Selected excerpt ▸
^^^^^^^^^^^^^^^^
- Original author: Tim Fennell
- Initial release: 2005; 21 years ago
- Stable release: 1.6.0 / July 23, 2015; 10 years ago
- Written in: Java
- Operating system: Cross-platform
- Platform: Java Virtual Machine
- Type: Web application framework
- License: Apache License 2.0
- Website: stripesframework.atlassian.net/wiki/spaces/STRIPES/overview
- Repository: github.com/StripesFramework/stripes ;

= Stripes (framework) =

Web application framework

Stripes is an open source web application framework based on the model–view–controller (MVC) pattern. It aims to be a lighter weight framework than Struts by using Java technologies such as annotations and generics that were introduced in Java 1.5, to achieve "convention over configuration". This emphasizes the idea that a set of simple conventions used throughout the framework reduce configuration overhead. In practice, this means that Stripe applications barely need any configuration files, thus reducing development and maintenance work. It has been dormant since 2016.

==Features==
- Action based MVC framework
- No configuration files
- POJOs
- Annotations replace XML configuration files
- Flexible and simple parameter binding
- Search engine friendly URLs
- Runs in J2EE web container
- JUnit integration
- Easy internationalization
- Wizard support
- JSP layouts
- JSP or freemarker templates as View
- Spring integration
- JPA support
- AJAX support
- Fileupload support
- Compatible with Google App Engine
- Open-source
- Lightweight

==Example==
A Hello World Stripes application, with just two files:
- HelloAction.java

import net.sourceforge.stripes.action.ActionBean;
import net.sourceforge.stripes.action.ActionBeanContext;
import net.sourceforge.stripes.action.DefaultHandler;
import net.sourceforge.stripes.action.ForwardResolution;
import net.sourceforge.stripes.action.Resolution;
import net.sourceforge.stripes.action.UrlBinding;

@UrlBinding("/hello-{name=}.html")
^^^^^^^^^^^^^^^^
Given records ▸

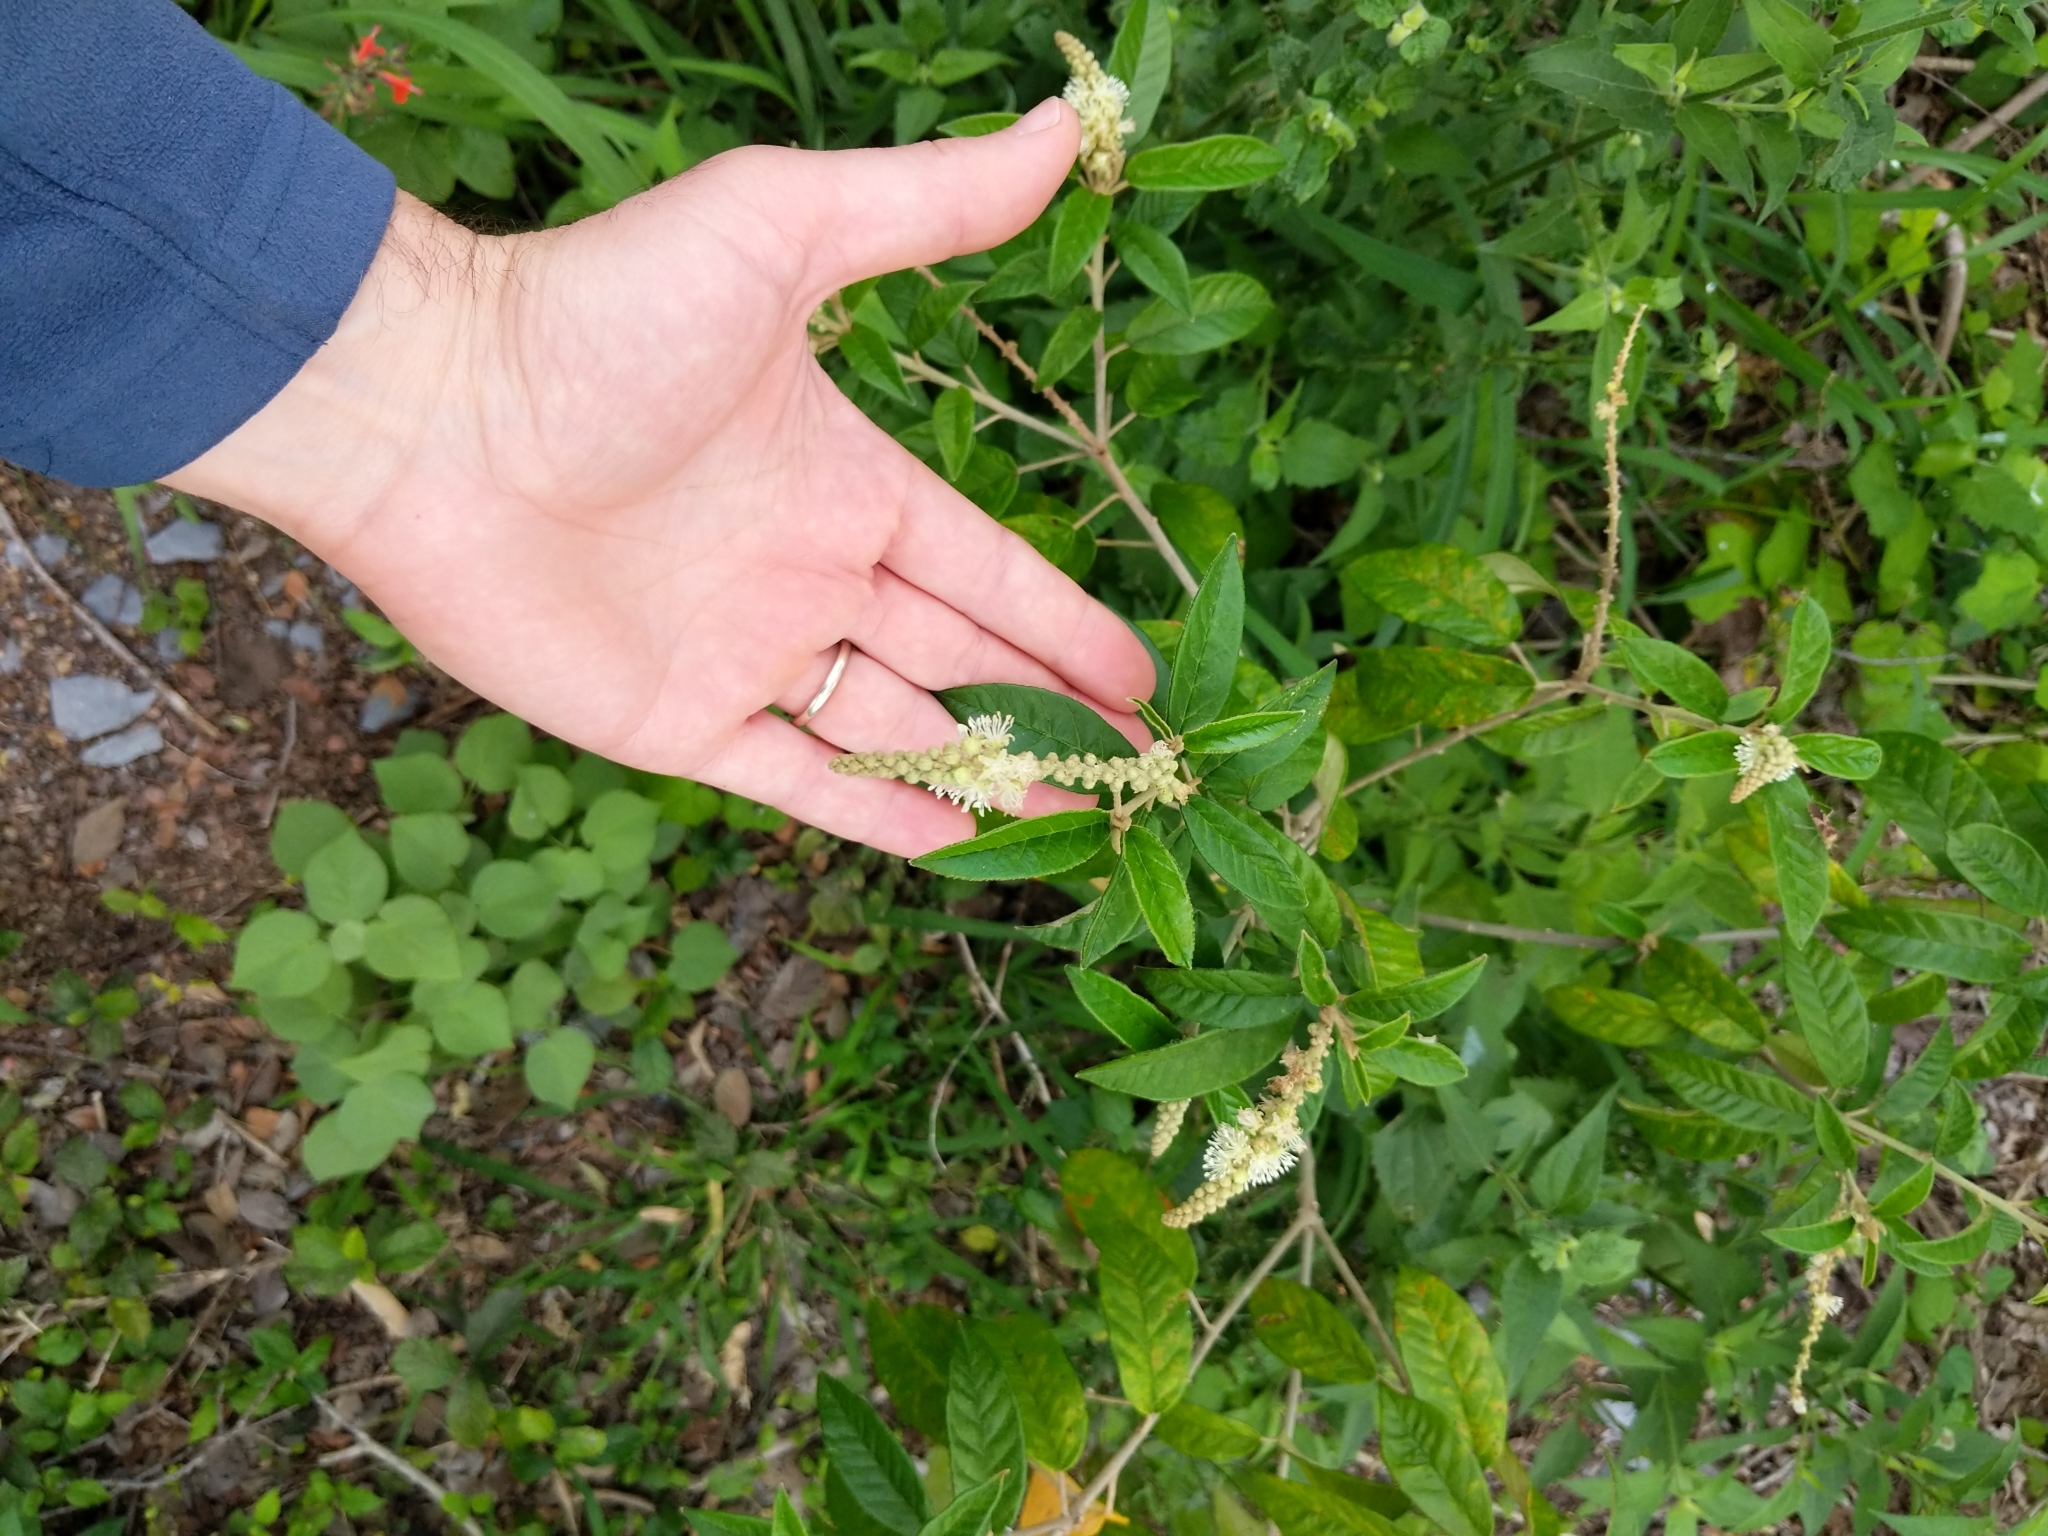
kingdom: Plantae
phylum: Tracheophyta
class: Magnoliopsida
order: Malpighiales
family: Euphorbiaceae
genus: Croton
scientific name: Croton cortesianus
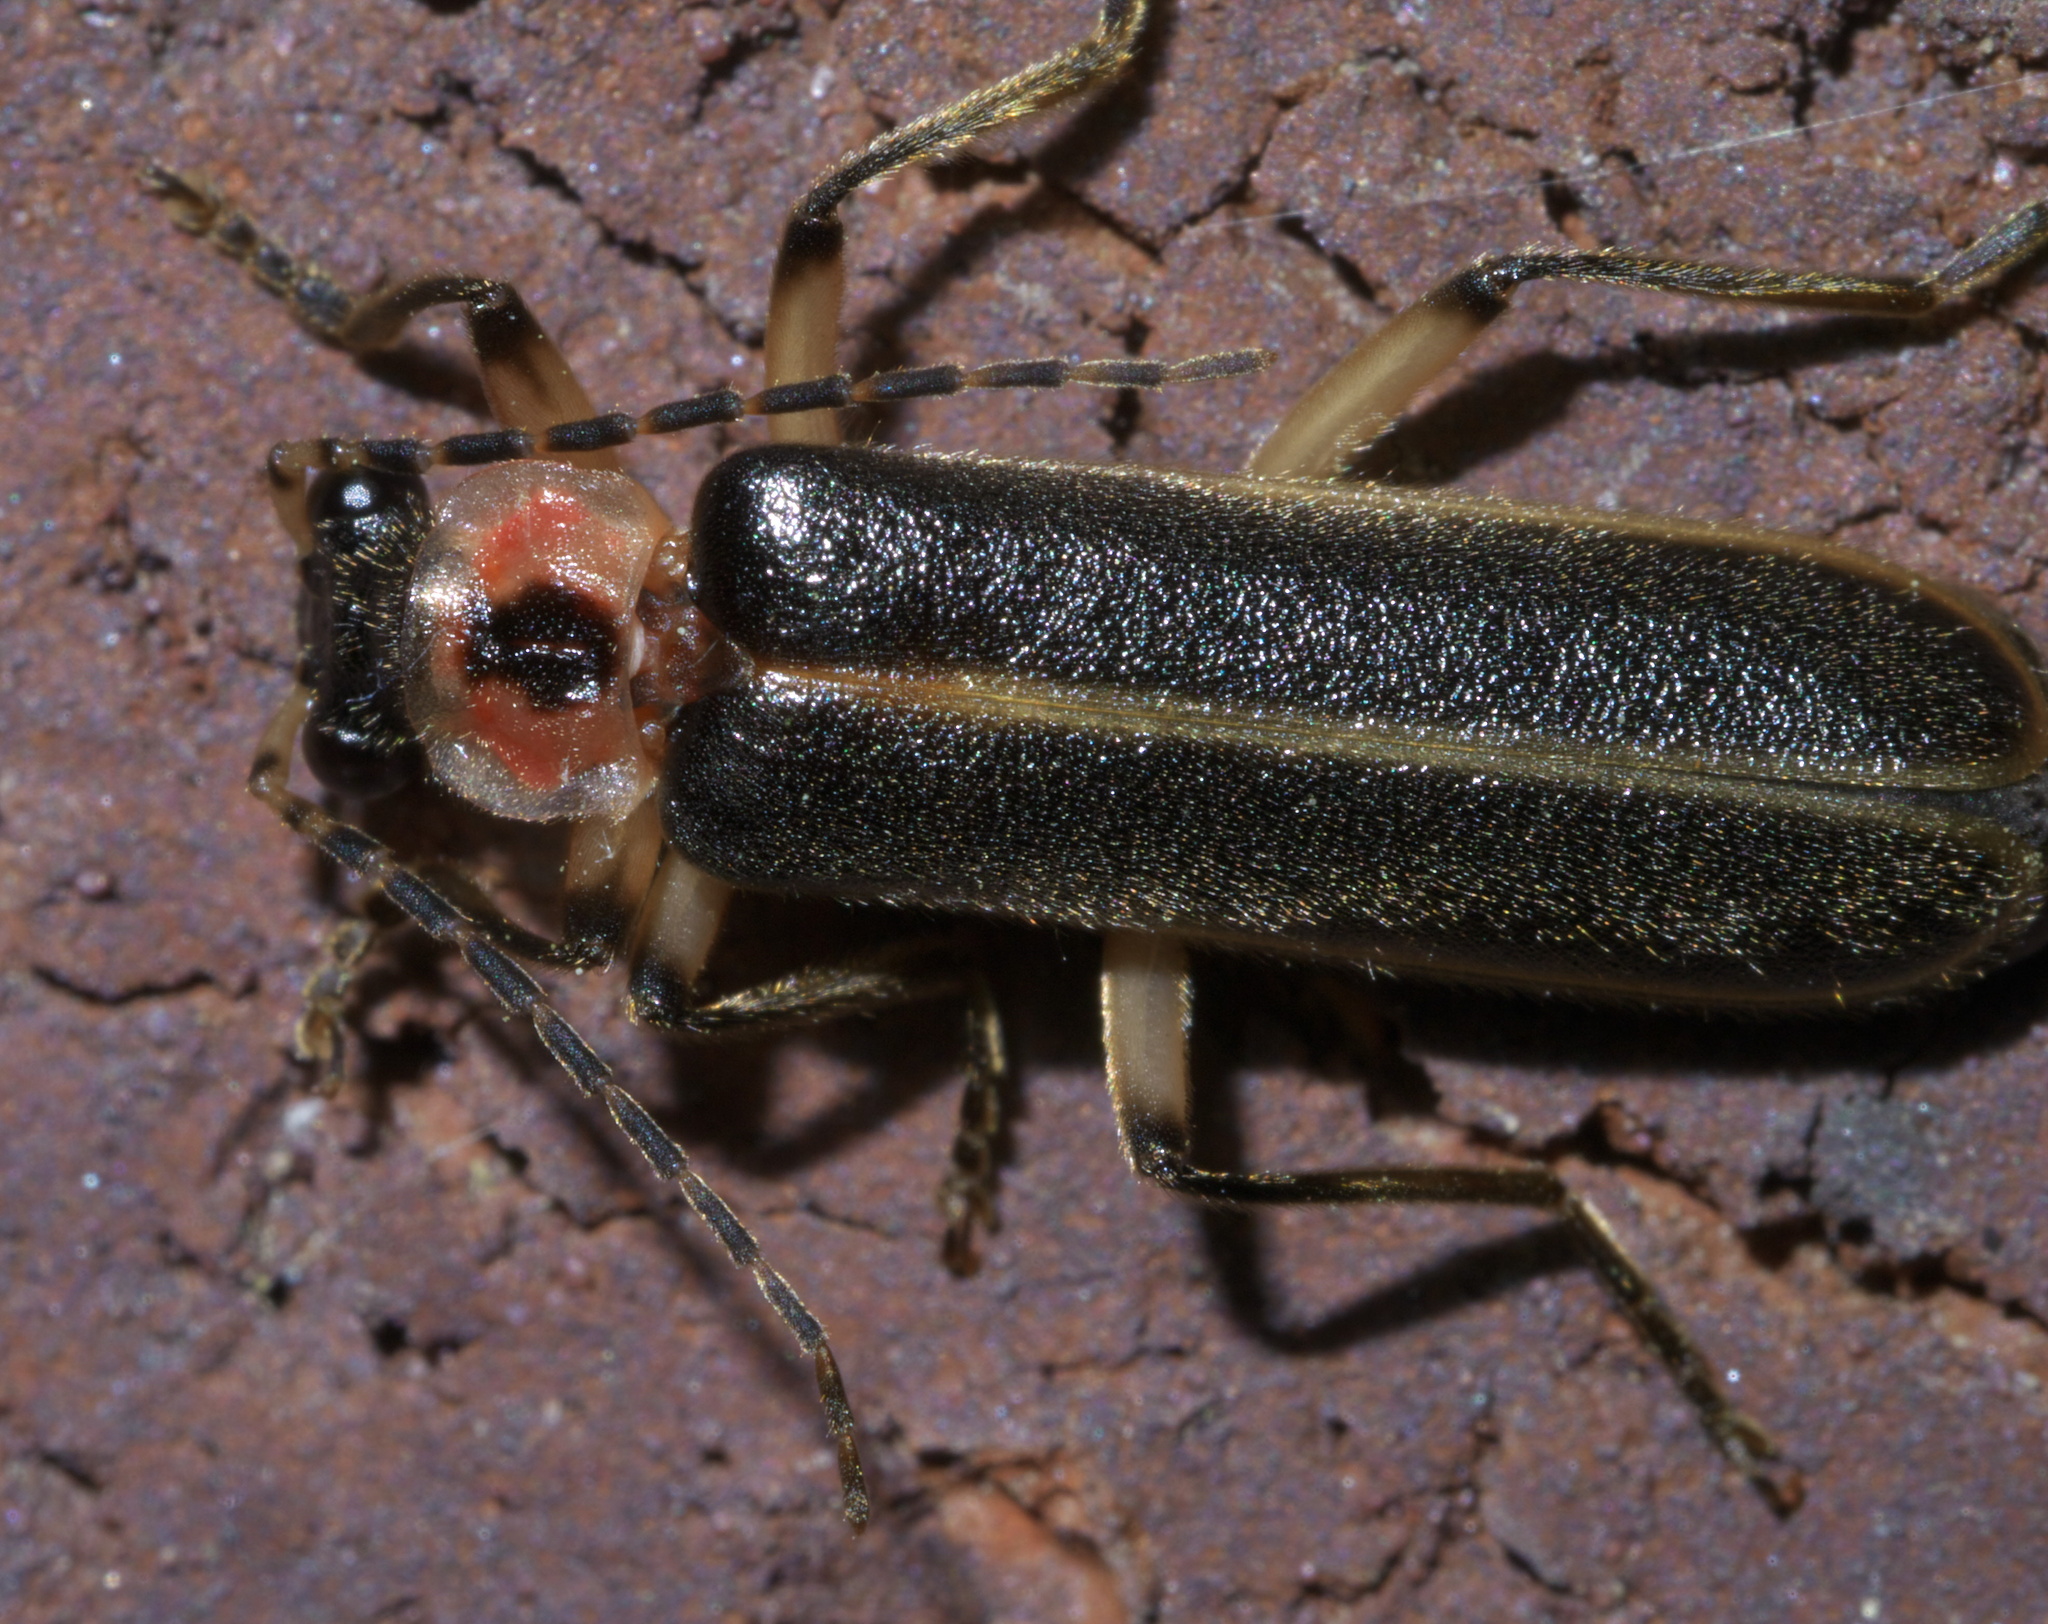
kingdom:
^^^^^^^^^^^^^^^^
Apply what you read ▸
- a) Translate this sentence from the Stripes framework article into Spanish: "In practice, this means that Stripe applications barely need any configuration files, thus reducing development and maintenance work."
- b) According to the Stripes framework article, which Java version introduced the annotations and generics that Stripes uses?
- c) Output the part of the Stripes framework article from "Stripes is an" to "dormant since 2016.".

Task responses ▸
- a) En la práctica, esto significa que las aplicaciones Stripe apenas necesitan archivos de configuración, lo que reduce el trabajo de desarrollo y mantenimiento.

- b) Java 1.5.

- c)
Stripes is an open source web application framework based on the model–view–controller (MVC) pattern. It aims to be a lighter weight framework than Struts by using Java technologies such as annotations and generics that were introduced in Java 1.5, to achieve "convention over configuration". This emphasizes the idea that a set of simple conventions used throughout the framework reduce configuration overhead. In practice, this means that Stripe applications barely need any configuration files, thus reducing development and maintenance work. It has been dormant since 2016.